» **PAGE TEXT**
Posts Tagged 'Moscow'

Across the steppes

The taxi driver in Ulaanbaatar asked double the price of what the hotel had told me. I had no more local money and was ready for a battle in the cold drizzly morning outside Ghenggis Khan international airport. I threatened to call the hotel which immediately produced the change he owed me but I got the receptionist to give him a piece of my mind in Mongolian anyways. I hoped it was not a bad omen. Corruption and unsavory business practices are apparently rampant. I had heard about it and now there was the experience.

I was too early and this meant standing in this line and then that line while the uniformed men and women employed at the airport donned their white gloves and took their stations. It took a long time.

» **WORK REQUEST**
Please render this sentence from the travel post above in Spanish: "I hoped it was not a bad omen."

» **INFORMATION SHOWN**
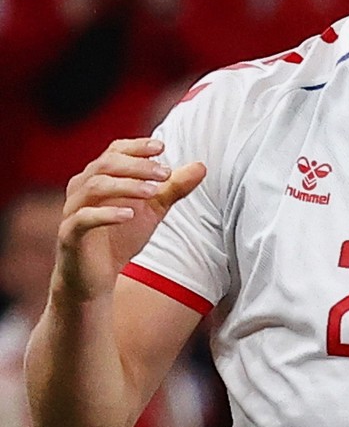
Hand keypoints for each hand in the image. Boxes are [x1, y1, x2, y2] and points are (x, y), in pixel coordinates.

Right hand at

» **EXERCISE RESPONSE**
Esperaba que no fuera un mal presagio.